BMI may be considered a trigger that urges individuals to necessitate some strategies for modifying their lifestyle. Considering the importance of body image and its relationship with self-concept, particularly among females, BMI may become a focal point when designing health education/promotion programs for students. Moreover, there was an increased risk of being overweight or obese among married and off-campus students. Thus, health-promoting interventions should be increasingly focused on these student groups.

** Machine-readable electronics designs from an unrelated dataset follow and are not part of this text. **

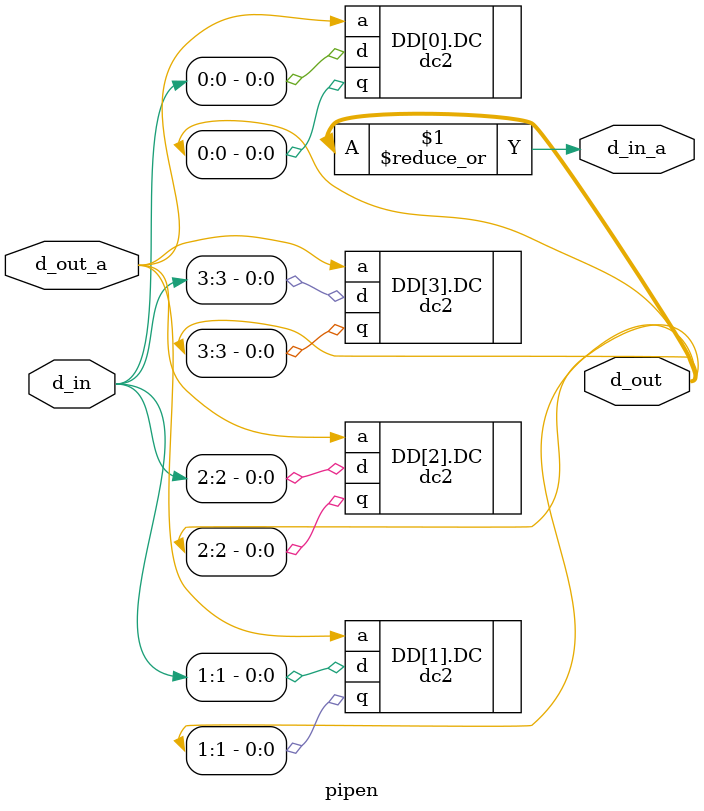
<source format=v>
/*
 Asynchronous SDM NoC
 (C)2011 Wei Song
 Advanced Processor Technologies Group
 Computer Science, the Univ. of Manchester, UK
 
 Authors: 
 Wei Song     wsong83@gmail.com
 
 License: LGPL 3.0 or later
 
 A single 4-phase 1-of-n pipeline stage.
 
 History:
 05/05/2009  Initial version. <wsong83@gmail.com>
 01/06/2011  Clean up for opensource. <wsong83@gmail.com>
 
*/

module pipen(/*AUTOARG*/
   // Outputs
   d_in_a, d_out,
   // Inputs
   d_in, d_out_a
   );

   parameter DW = 4;		// the wire count, the "n" of the 1-of-n code
       
   input [DW-1:0]   d_in;
   output 	    d_in_a;
   output [DW-1:0]  d_out;
   input 	    d_out_a;

   genvar 	    i;
   
   // the data pipe stage
   generate for (i=0; i<DW; i=i+1) begin:DD
       dc2 DC  (.d(d_in[i]),       .a(d_out_a),   .q(d_out[i]));
   end endgenerate

   assign d_in_a = |d_out;

endmodule // pipen

</source>
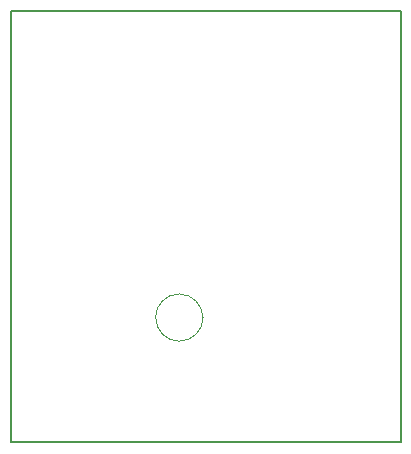
<source format=gbr>
G04 GERBER ASCII OUTPUT FROM: EDWINXP (VER. 1.61 REV. 20080915)*
G04 GERBER FORMAT: RX-274-X*
G04 BOARD: DSPIC_ADAPTER*
G04 ARTWORK OF Z POSITIVE*
%ASAXBY*%
%FSLAX23Y23*%
%MIA0B0*%
%MOIN*%
%OFA0.0000B0.0000*%
%SFA1B1*%
%IJA0B0*%
%INLAYER28POS*%
%IOA0B0*%
%IPPOS*%
%IR0*%
G04 APERTURE MACROS*
%AMEDWDONUT*
1,1,$1,$2,$3*
1,0,$4,$2,$3*
%
%AMEDWFRECT*
20,1,$1,$2,$3,$4,$5,$6*
%
%AMEDWORECT*
20,1,$1,$2,$3,$4,$5,$10*
20,1,$1,$4,$5,$6,$7,$10*
20,1,$1,$6,$7,$8,$9,$10*
20,1,$1,$8,$9,$2,$3,$10*
1,1,$1,$2,$3*
1,1,$1,$4,$5*
1,1,$1,$6,$7*
1,1,$1,$8,$9*
%
%AMEDWLINER*
20,1,$1,$2,$3,$4,$5,$6*
1,1,$1,$2,$3*
1,1,$1,$4,$5*
%
%AMEDWFTRNG*
4,1,3,$1,$2,$3,$4,$5,$6,$7,$8,$9*
%
%AMEDWATRNG*
4,1,3,$1,$2,$3,$4,$5,$6,$7,$8,$9*
20,1,$11,$1,$2,$3,$4,$10*
20,1,$11,$3,$4,$5,$6,$10*
20,1,$11,$5,$6,$7,$8,$10*
1,1,$11,$3,$4*
1,1,$11,$5,$6*
1,1,$11,$7,$8*
%
%AMEDWOTRNG*
20,1,$1,$2,$3,$4,$5,$8*
20,1,$1,$4,$5,$6,$7,$8*
20,1,$1,$6,$7,$2,$3,$8*
1,1,$1,$2,$3*
1,1,$1,$4,$5*
1,1,$1,$6,$7*
%
G04*
G04 APERTURE LIST*
%ADD10R,0.0500X0.0460*%
%ADD11R,0.0740X0.0700*%
%ADD12R,0.0440X0.0400*%
%ADD13R,0.0680X0.0640*%
%ADD14R,0.0460X0.0500*%
%ADD15R,0.0700X0.0740*%
%ADD16R,0.0400X0.0440*%
%ADD17R,0.0640X0.0680*%
%ADD18R,0.0700X0.0700*%
%ADD19R,0.0940X0.0940*%
%ADD20R,0.0600X0.0600*%
%ADD21R,0.0840X0.0840*%
%ADD22C,0.0010*%
%ADD24C,0.00197*%
%ADD26C,0.0020*%
%ADD27R,0.0020X0.0020*%
%ADD28C,0.00204*%
%ADD29R,0.00204X0.00204*%
%ADD30C,0.00233*%
%ADD31R,0.00233X0.00233*%
%ADD32C,0.00289*%
%ADD33R,0.00289X0.00289*%
%ADD34C,0.0030*%
%ADD35R,0.0030X0.0030*%
%ADD36C,0.00369*%
%ADD37R,0.00369X0.00369*%
%ADD38C,0.0040*%
%ADD39R,0.0040X0.0040*%
%ADD40C,0.0050*%
%ADD41R,0.0050X0.0050*%
%ADD42C,0.00504*%
%ADD43R,0.00504X0.00504*%
%ADD44C,0.00512*%
%ADD45R,0.00512X0.00512*%
%ADD46C,0.00542*%
%ADD47R,0.00542X0.00542*%
%ADD48C,0.00627*%
%ADD49R,0.00627X0.00627*%
%ADD50C,0.00639*%
%ADD51R,0.00639X0.00639*%
%ADD52C,0.00711*%
%ADD53R,0.00711X0.00711*%
%ADD54C,0.00775*%
%ADD55R,0.00775X0.00775*%
%ADD56C,0.00787*%
%ADD57R,0.00787X0.00787*%
%ADD58C,0.00795*%
%ADD59R,0.00795X0.00795*%
%ADD60C,0.0080*%
%ADD62C,0.0088*%
%ADD63R,0.0088X0.0088*%
%ADD64C,0.00984*%
%ADD65R,0.00984X0.00984*%
%ADD66C,0.0100*%
%ADD67R,0.0100X0.0100*%
%ADD68C,0.01181*%
%ADD70C,0.01182*%
%ADD71R,0.01182X0.01182*%
%ADD72C,0.0120*%
%ADD74C,0.0120*%
%ADD76C,0.0130*%
%ADD78C,0.01351*%
%ADD79R,0.01351X0.01351*%
%ADD80C,0.01452*%
%ADD81R,0.01452X0.01452*%
%ADD82C,0.0149*%
%ADD83R,0.0149X0.0149*%
%ADD84C,0.0160*%
%ADD86C,0.01761*%
%ADD87R,0.01761X0.01761*%
%ADD88C,0.01773*%
%ADD89R,0.01773X0.01773*%
%ADD90C,0.01896*%
%ADD91R,0.01896X0.01896*%
%ADD92C,0.01969*%
%ADD93R,0.01969X0.01969*%
%ADD94C,0.0200*%
%ADD96C,0.02027*%
%ADD97R,0.02027X0.02027*%
%ADD98C,0.02196*%
%ADD99R,0.02196X0.02196*%
%ADD100C,0.0228*%
%ADD101R,0.0228X0.0228*%
%ADD102C,0.02302*%
%ADD103R,0.02302X0.02302*%
%ADD104C,0.02365*%
%ADD105R,0.02365X0.02365*%
%ADD106C,0.0240*%
%ADD108C,0.02438*%
%ADD109R,0.02438X0.02438*%
%ADD110C,0.02597*%
%ADD112C,0.02709*%
%ADD113R,0.02709X0.02709*%
%ADD114C,0.02844*%
%ADD115R,0.02844X0.02844*%
%ADD116C,0.02871*%
%ADD117R,0.02871X0.02871*%
%ADD118C,0.0290*%
%ADD120C,0.02912*%
%ADD121R,0.02912X0.02912*%
%ADD122C,0.0300*%
%ADD123R,0.0300X0.0300*%
%ADD124C,0.0304*%
%ADD125R,0.0304X0.0304*%
%ADD126C,0.0320*%
%ADD128C,0.0350*%
%ADD129R,0.0350X0.0350*%
%ADD130C,0.03547*%
%ADD131R,0.03547X0.03547*%
%ADD132C,0.03581*%
%ADD134C,0.03582*%
%ADD135R,0.03582X0.03582*%
%ADD136C,0.0370*%
%ADD138C,0.03751*%
%ADD139R,0.03751X0.03751*%
%ADD140C,0.0389*%
%ADD141R,0.0389X0.0389*%
%ADD142C,0.03937*%
%ADD143R,0.03937X0.03937*%
%ADD144C,0.0400*%
%ADD146C,0.04161*%
%ADD147R,0.04161X0.04161*%
%ADD148C,0.04173*%
%ADD149R,0.04173X0.04173*%
%ADD150C,0.04296*%
%ADD151R,0.04296X0.04296*%
%ADD152C,0.0440*%
%ADD154C,0.04427*%
%ADD155R,0.04427X0.04427*%
%ADD156C,0.04469*%
%ADD157R,0.04469X0.04469*%
%ADD158C,0.04596*%
%ADD159R,0.04596X0.04596*%
%ADD160C,0.0468*%
%ADD161R,0.0468X0.0468*%
%ADD162C,0.04702*%
%ADD163R,0.04702X0.04702*%
%ADD164C,0.04729*%
%ADD165R,0.04729X0.04729*%
%ADD166C,0.04765*%
%ADD167R,0.04765X0.04765*%
%ADD168C,0.04838*%
%ADD169R,0.04838X0.04838*%
%ADD170C,0.04898*%
%ADD171R,0.04898X0.04898*%
%ADD172C,0.0500*%
%ADD173R,0.0500X0.0500*%
%ADD174C,0.05011*%
%ADD175R,0.05011X0.05011*%
%ADD176C,0.05109*%
%ADD177R,0.05109X0.05109*%
%ADD178C,0.05236*%
%ADD179R,0.05236X0.05236*%
%ADD180C,0.05244*%
%ADD181R,0.05244X0.05244*%
%ADD182C,0.05271*%
%ADD183R,0.05271X0.05271*%
%ADD184C,0.05282*%
%ADD185R,0.05282X0.05282*%
%ADD186C,0.0544*%
%ADD187R,0.0544X0.0544*%
%ADD188C,0.0560*%
%ADD189R,0.0560X0.0560*%
%ADD190C,0.05906*%
%ADD191R,0.05906X0.05906*%
%ADD192C,0.05947*%
%ADD193R,0.05947X0.05947*%
%ADD194C,0.0600*%
%ADD195R,0.0600X0.0600*%
%ADD196C,0.0620*%
%ADD198C,0.06869*%
%ADD199R,0.06869X0.06869*%
%ADD200C,0.06906*%
%ADD201R,0.06906X0.06906*%
%ADD202C,0.06907*%
%ADD203R,0.06907X0.06907*%
%ADD204C,0.06925*%
%ADD205R,0.06925X0.06925*%
%ADD206C,0.0700*%
%ADD207R,0.0700X0.0700*%
%ADD208C,0.07129*%
%ADD209R,0.07129X0.07129*%
%ADD210C,0.07178*%
%ADD211R,0.07178X0.07178*%
%ADD212C,0.07298*%
%ADD213R,0.07298X0.07298*%
%ADD214C,0.07411*%
%ADD215R,0.07411X0.07411*%
%ADD216C,0.0760*%
%ADD218C,0.07636*%
%ADD219R,0.07636X0.07636*%
%ADD220C,0.07682*%
%ADD221R,0.07682X0.07682*%
%ADD222C,0.07769*%
%ADD223R,0.07769X0.07769*%
%ADD224C,0.0800*%
%ADD225R,0.0800X0.0800*%
%ADD226C,0.08107*%
%ADD227R,0.08107X0.08107*%
%ADD228C,0.08261*%
%ADD229R,0.08261X0.08261*%
%ADD230C,0.0860*%
%ADD232C,0.09307*%
%ADD233R,0.09307X0.09307*%
%ADD234C,0.09325*%
%ADD235R,0.09325X0.09325*%
%ADD236C,0.09578*%
%ADD237R,0.09578X0.09578*%
%ADD238C,0.1000*%
%ADD241R,0.10169X0.10169*%
%ADD243R,0.10507X0.10507*%
%ADD245R,0.10641X0.10641*%
%ADD247R,0.10661X0.10661*%
%ADD249R,0.13041X0.13041*%
%ADD250C,0.23041*%
%ADD251R,0.23041X0.23041*%
%ADD252C,0.33041*%
%ADD253R,0.33041X0.33041*%
%ADD254C,0.43041*%
%ADD255R,0.43041X0.43041*%
%ADD256C,0.53041*%
%ADD257R,0.53041X0.53041*%
%ADD258C,0.63041*%
%ADD259R,0.63041X0.63041*%
%ADD260C,0.73041*%
%ADD261R,0.73041X0.73041*%
%ADD262C,0.83041*%
%ADD263R,0.83041X0.83041*%
%ADD264C,0.93041*%
%ADD265R,0.93041X0.93041*%
%ADD266C,1.03041*%
%ADD267R,1.03041X1.03041*%
%ADD268C,1.13041*%
%ADD269R,1.13041X1.13041*%
%ADD270C,1.23041*%
%ADD271R,1.23041X1.23041*%
%ADD272C,1.33041*%
%ADD273R,1.33041X1.33041*%
%ADD274C,1.43041*%
%ADD275R,1.43041X1.43041*%
%ADD276C,1.53041*%
%ADD277R,1.53041X1.53041*%
%ADD278C,1.63041*%
%ADD279R,1.63041X1.63041*%
%ADD280C,1.73041*%
%ADD281R,1.73041X1.73041*%
%ADD282C,1.83041*%
%ADD283R,1.83041X1.83041*%
%ADD284C,1.93041*%
%ADD285R,1.93041X1.93041*%
G04*
D24* 
G75*
G01X562Y495D02*
G03X484Y416I0J-79D01*
G01*
G75*
G01X641Y416D02*
G03X562Y495I-79J-0D01*
G01*
G75*
G01X563Y338D02*
G03X641Y416I-0J79D01*
G01*
G75*
G01X484Y416D02*
G03X563Y338I79J0D01*
G01*
D40* 
X0Y0D02*
X1300Y0D01*
X1300Y1438D01*
X0Y1438D01*
X0Y0D01*
M02*

</source>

There was no association between the students’ GPA and lifestyle dimensions except for spiritual growth. This result is in line with a study conducted by Bakoue et al. who believed that spiritual growth has an impact on the daily life of people, making them less worried and anxious.24 Therefore, it enhances their cognitive skills such as concentration and attention and allows them to solve their problems properly.25

The Pearson correlation matrix exhibited a positive and noteworthy correlation between the elements of health-promoting behaviors. Notably, there is interrelationship between aspects of behaviors that help in maintaining and promoting health, and health promoting behaviors may have a synergistic effect on other behaviors. This finding is consistent with the study by Bastani.8

The results of the present study showed that health stress control had a strong relationship with physical activity and nutrition. In other words, the better the stress management among the students, the better their physical activity and nutrition habits. Thus, developing and executing goal-oriented programs to promote stress management may promote physical activity and good nutritional behaviors among students. Stress control focuses on the methods and techniques used to control and manage stress.

Limitation of the study

The cross-sectional design of this study does not explain causation and changes that occur over time in lifestyle behaviors among these students. Therefore, the findings should be generalized with caution. Because all the information collected in this study was based on self-reporting, the answers may have a socially desirable response bias.

CONCLUSIONS

The good HPLP scores among the students highlight the need for enhancing and promoting their healthy behaviors, with a particular focus on physical activity and nutrition behaviors. Since more than one-third of the male students were overweight or obese, program planning to improve their health behaviors is recommended.

Footnotes

Funding and Acknowledgements: The author would like to extend his appreciation to the College of Applied Medical Sciences Research Centre and the Deanship of Scientific Research at King Saud University for funding this research by grant number (CAMS-RC4041/21). Special thanks go to Dr. Baderldin Mohammed for statistical consultations at every step of this study.

Conflict of interest: The author declares no conflict of interest.